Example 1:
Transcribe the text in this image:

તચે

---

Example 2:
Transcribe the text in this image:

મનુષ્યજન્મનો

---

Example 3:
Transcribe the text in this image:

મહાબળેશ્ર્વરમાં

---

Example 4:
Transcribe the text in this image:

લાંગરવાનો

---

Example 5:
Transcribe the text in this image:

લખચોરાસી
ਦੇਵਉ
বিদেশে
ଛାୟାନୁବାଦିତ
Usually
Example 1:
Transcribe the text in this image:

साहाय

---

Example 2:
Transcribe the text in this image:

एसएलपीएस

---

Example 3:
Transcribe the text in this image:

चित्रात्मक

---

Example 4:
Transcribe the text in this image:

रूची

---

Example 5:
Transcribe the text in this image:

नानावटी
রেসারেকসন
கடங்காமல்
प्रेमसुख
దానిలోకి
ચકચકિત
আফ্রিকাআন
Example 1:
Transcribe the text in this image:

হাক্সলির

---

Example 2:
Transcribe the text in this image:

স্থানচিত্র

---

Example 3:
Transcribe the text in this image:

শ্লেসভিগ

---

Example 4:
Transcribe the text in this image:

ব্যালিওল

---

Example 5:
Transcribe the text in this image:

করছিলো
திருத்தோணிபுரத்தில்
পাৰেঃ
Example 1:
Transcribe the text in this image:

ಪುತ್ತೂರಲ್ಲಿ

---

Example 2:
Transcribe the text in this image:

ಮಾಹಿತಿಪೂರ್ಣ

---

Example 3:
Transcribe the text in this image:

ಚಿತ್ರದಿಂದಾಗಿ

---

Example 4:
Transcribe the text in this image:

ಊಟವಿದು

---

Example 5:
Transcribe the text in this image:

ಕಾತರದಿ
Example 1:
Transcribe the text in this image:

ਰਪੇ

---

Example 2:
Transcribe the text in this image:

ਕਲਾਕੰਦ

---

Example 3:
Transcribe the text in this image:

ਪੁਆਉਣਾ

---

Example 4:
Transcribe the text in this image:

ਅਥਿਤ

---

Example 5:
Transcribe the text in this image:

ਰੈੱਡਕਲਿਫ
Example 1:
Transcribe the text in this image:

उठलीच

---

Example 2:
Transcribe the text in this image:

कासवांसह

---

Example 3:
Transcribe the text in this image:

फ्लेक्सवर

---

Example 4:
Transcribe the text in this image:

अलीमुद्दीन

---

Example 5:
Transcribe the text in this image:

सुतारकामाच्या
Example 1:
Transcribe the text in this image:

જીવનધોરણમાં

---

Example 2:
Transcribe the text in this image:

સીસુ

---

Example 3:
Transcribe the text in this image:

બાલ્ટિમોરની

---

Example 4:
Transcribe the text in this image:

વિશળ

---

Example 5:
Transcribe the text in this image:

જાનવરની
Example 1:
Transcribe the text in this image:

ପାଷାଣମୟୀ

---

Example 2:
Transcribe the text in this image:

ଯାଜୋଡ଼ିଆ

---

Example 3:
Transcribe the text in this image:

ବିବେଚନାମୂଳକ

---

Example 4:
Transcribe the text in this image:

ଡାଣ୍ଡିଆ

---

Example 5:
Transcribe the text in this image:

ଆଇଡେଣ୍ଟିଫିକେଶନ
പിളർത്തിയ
++++++++++++++++++++
Could you restate every entry verbatim, please?

> RESPONSE
Example 1:
Transcribe the text in this image:

તચે

---

Example 2:
Transcribe the text in this image:

મનુષ્યજન્મનો

---

Example 3:
Transcribe the text in this image:

મહાબળેશ્ર્વરમાં

---

Example 4:
Transcribe the text in this image:

લાંગરવાનો

---

Example 5:
Transcribe the text in this image:

લખચોરાસી
ਦੇਵਉ
বিদেশে
ଛାୟାନୁବାଦିତ
Usually
Example 1:
Transcribe the text in this image:

साहाय

---

Example 2:
Transcribe the text in this image:

एसएलपीएस

---

Example 3:
Transcribe the text in this image:

चित्रात्मक

---

Example 4:
Transcribe the text in this image:

रूची

---

Example 5:
Transcribe the text in this image:

नानावटी
রেসারেকসন
கடங்காமல்
प्रेमसुख
దానిలోకి
ચકચકિત
আফ্রিকাআন
Example 1:
Transcribe the text in this image:

হাক্সলির

---

Example 2:
Transcribe the text in this image:

স্থানচিত্র

---

Example 3:
Transcribe the text in this image:

শ্লেসভিগ

---

Example 4:
Transcribe the text in this image:

ব্যালিওল

---

Example 5:
Transcribe the text in this image:

করছিলো
திருத்தோணிபுரத்தில்
পাৰেঃ
Example 1:
Transcribe the text in this image:

ಪುತ್ತೂರಲ್ಲಿ

---

Example 2:
Transcribe the text in this image:

ಮಾಹಿತಿಪೂರ್ಣ

---

Example 3:
Transcribe the text in this image:

ಚಿತ್ರದಿಂದಾಗಿ

---

Example 4:
Transcribe the text in this image:

ಊಟವಿದು

---

Example 5:
Transcribe the text in this image:

ಕಾತರದಿ
Example 1:
Transcribe the text in this image:

ਰਪੇ

---

Example 2:
Transcribe the text in this image:

ਕਲਾਕੰਦ

---

Example 3:
Transcribe the text in this image:

ਪੁਆਉਣਾ

---

Example 4:
Transcribe the text in this image:

ਅਥਿਤ

---

Example 5:
Transcribe the text in this image:

ਰੈੱਡਕਲਿਫ
Example 1:
Transcribe the text in this image:

उठलीच

---

Example 2:
Transcribe the text in this image:

कासवांसह

---

Example 3:
Transcribe the text in this image:

फ्लेक्सवर

---

Example 4:
Transcribe the text in this image:

अलीमुद्दीन

---

Example 5:
Transcribe the text in this image:

सुतारकामाच्या
Example 1:
Transcribe the text in this image:

જીવનધોરણમાં

---

Example 2:
Transcribe the text in this image:

સીસુ

---

Example 3:
Transcribe the text in this image:

બાલ્ટિમોરની

---

Example 4:
Transcribe the text in this image:

વિશળ

---

Example 5:
Transcribe the text in this image:

જાનવરની
Example 1:
Transcribe the text in this image:

ପାଷାଣମୟୀ

---

Example 2:
Transcribe the text in this image:

ଯାଜୋଡ଼ିଆ

---

Example 3:
Transcribe the text in this image:

ବିବେଚନାମୂଳକ

---

Example 4:
Transcribe the text in this image:

ଡାଣ୍ଡିଆ

---

Example 5:
Transcribe the text in this image:

ଆଇଡେଣ୍ଟିଫିକେଶନ
പിളർത്തിയ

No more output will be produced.